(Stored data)

^^^^^^^^^^^^^^^^

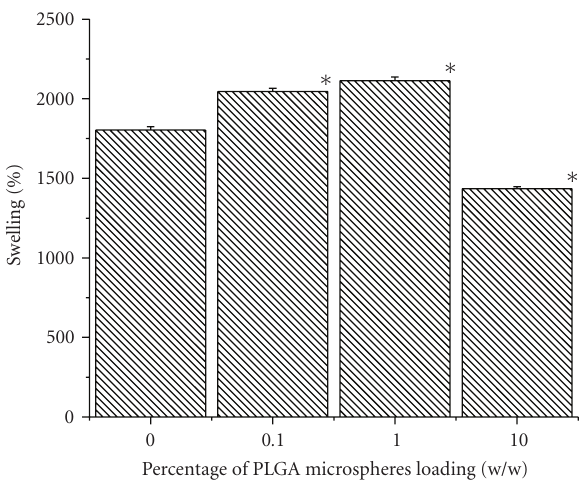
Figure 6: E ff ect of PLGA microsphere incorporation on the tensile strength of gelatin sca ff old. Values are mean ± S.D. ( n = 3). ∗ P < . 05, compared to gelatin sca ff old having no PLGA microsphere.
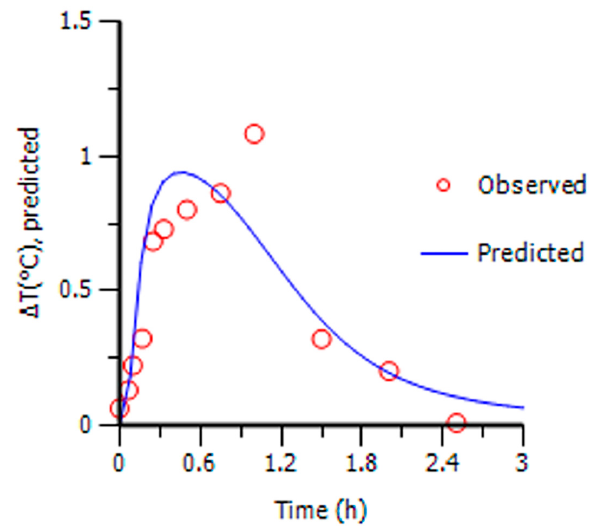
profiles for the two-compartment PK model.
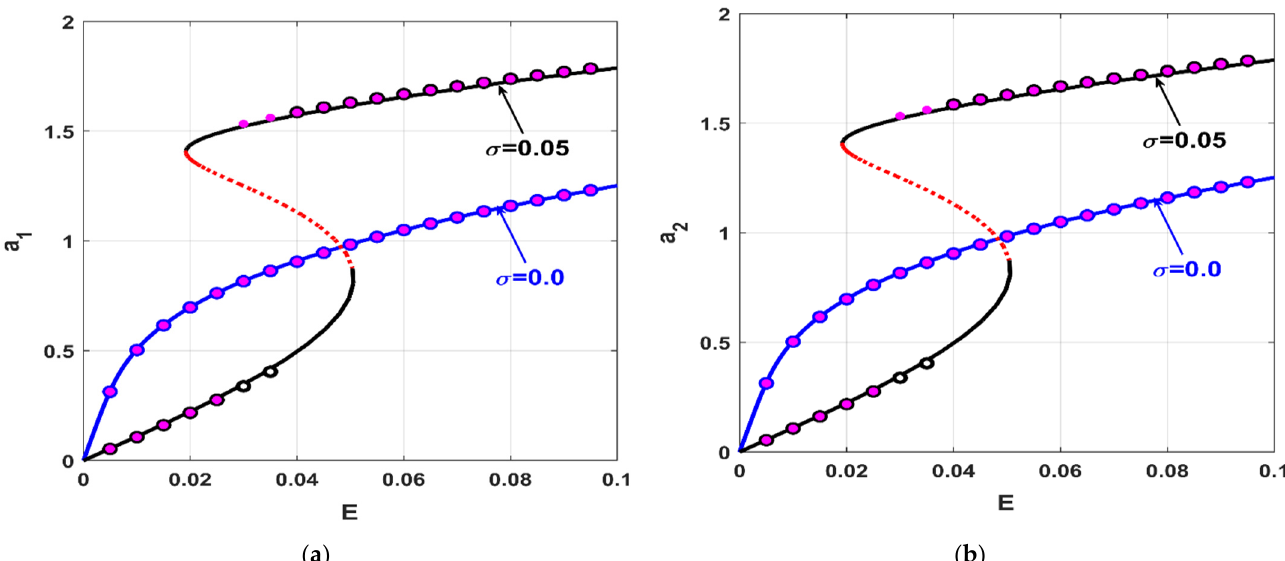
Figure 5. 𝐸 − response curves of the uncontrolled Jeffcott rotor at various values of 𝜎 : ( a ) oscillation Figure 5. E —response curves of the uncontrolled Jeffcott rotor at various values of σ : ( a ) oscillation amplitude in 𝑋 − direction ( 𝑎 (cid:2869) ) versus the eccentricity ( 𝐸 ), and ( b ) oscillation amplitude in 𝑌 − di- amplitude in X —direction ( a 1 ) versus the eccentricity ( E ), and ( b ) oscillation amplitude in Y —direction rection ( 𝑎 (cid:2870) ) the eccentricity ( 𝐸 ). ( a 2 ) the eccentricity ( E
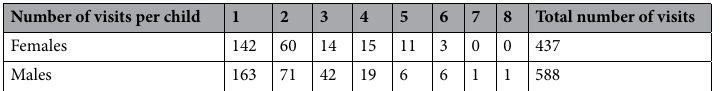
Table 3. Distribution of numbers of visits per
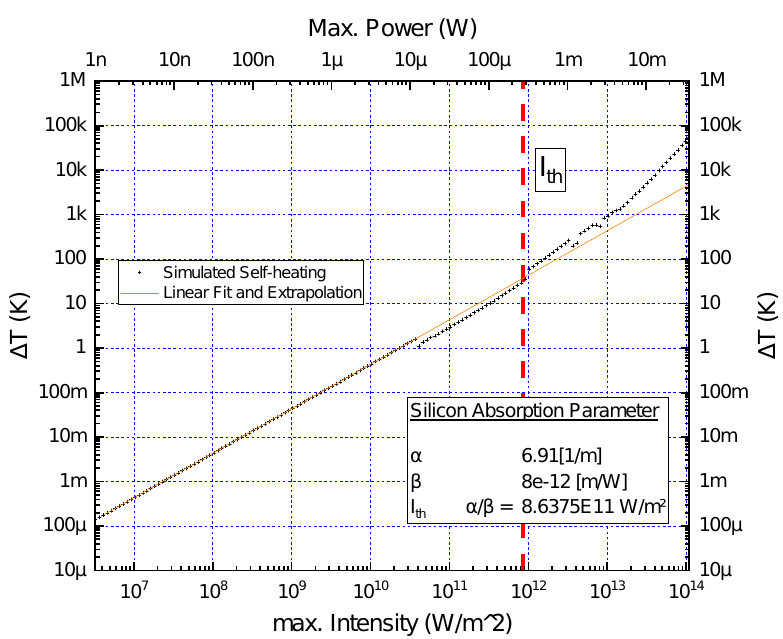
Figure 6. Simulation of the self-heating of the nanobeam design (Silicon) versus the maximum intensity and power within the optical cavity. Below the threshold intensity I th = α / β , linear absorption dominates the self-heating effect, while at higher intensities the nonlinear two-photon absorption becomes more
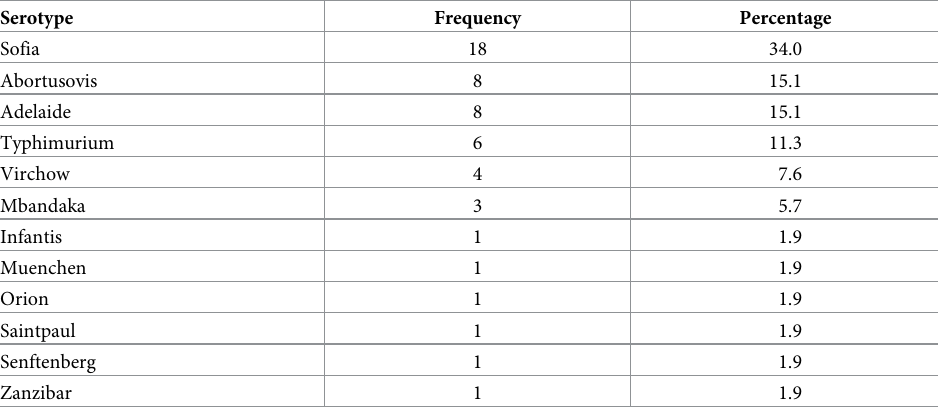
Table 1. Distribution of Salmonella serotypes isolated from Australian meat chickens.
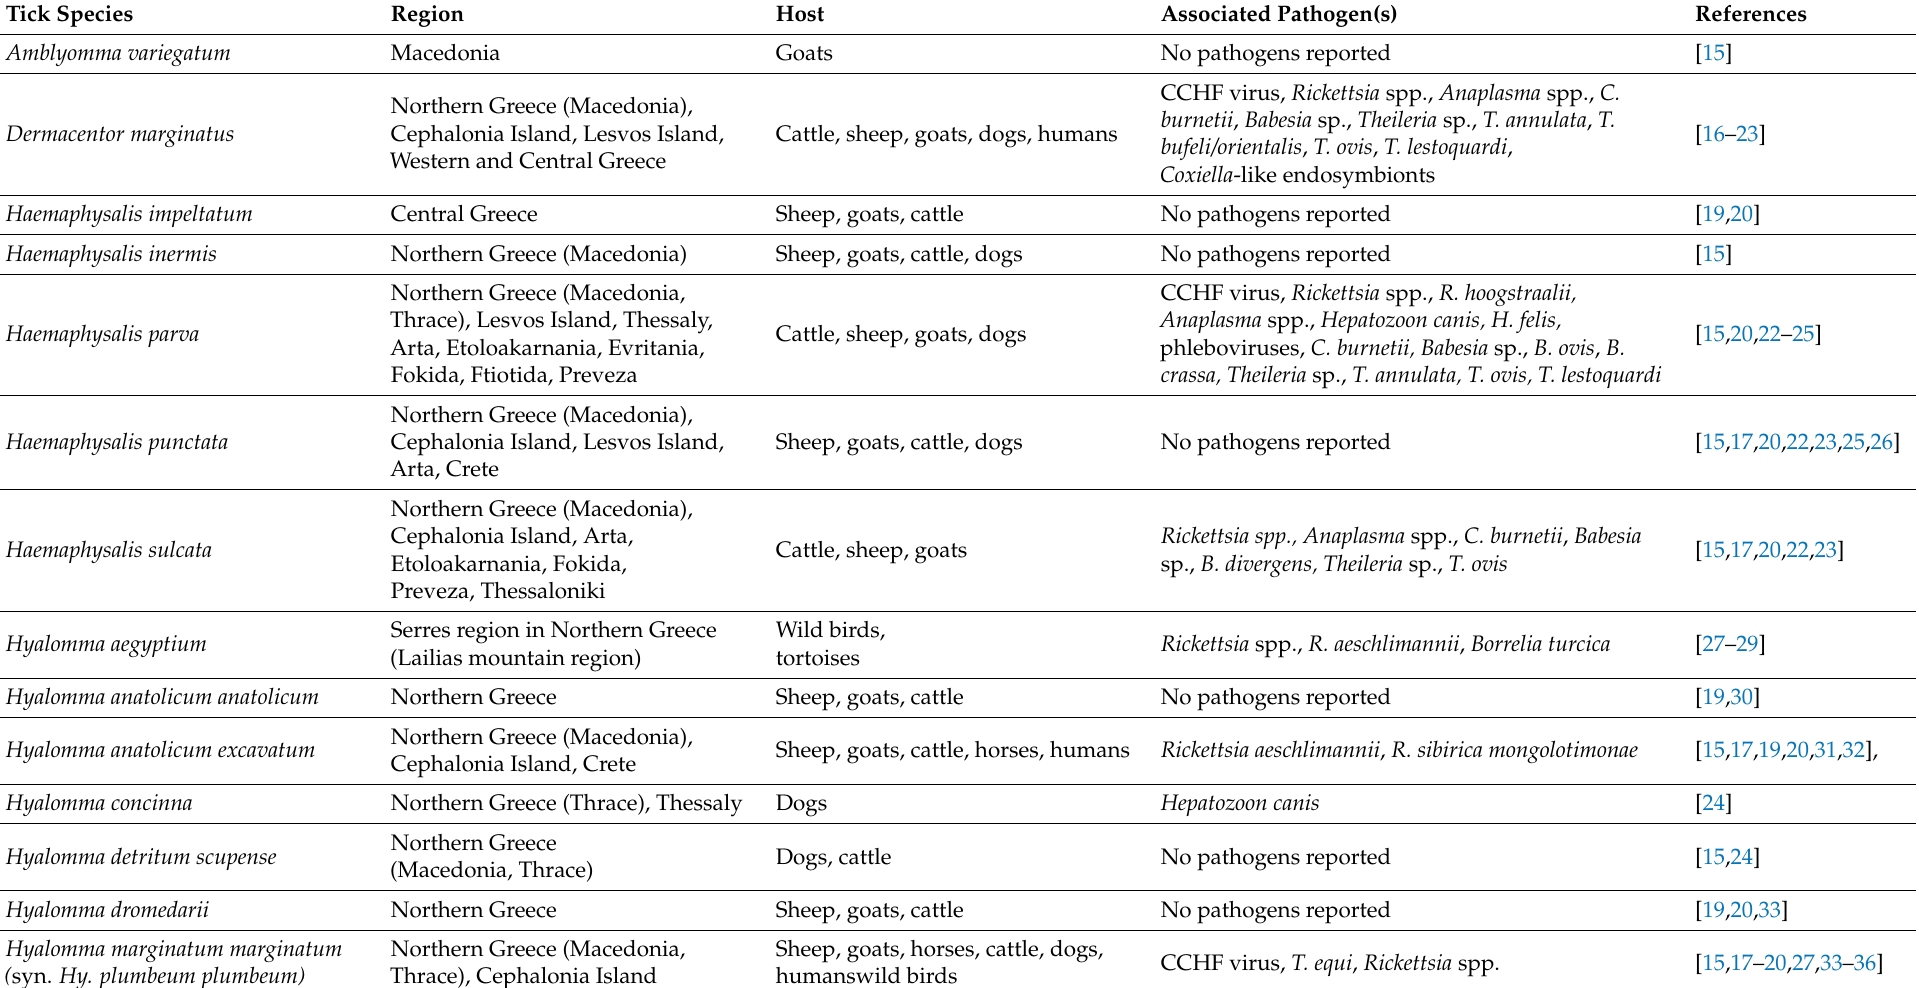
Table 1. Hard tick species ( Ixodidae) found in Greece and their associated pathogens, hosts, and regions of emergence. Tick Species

^^^^^^^^^^^^^^^^

What is required
Please repeat the lines above from the line containing "Table 1. Distribution" through the final line, both included, exactly as they stand and without pictures.

Written solution
Table 1. Distribution of Salmonella serotypes isolated from Australian meat chickens.
Table 1. Hard tick species ( Ixodidae) found in Greece and their associated pathogens, hosts, and regions of emergence. Tick Species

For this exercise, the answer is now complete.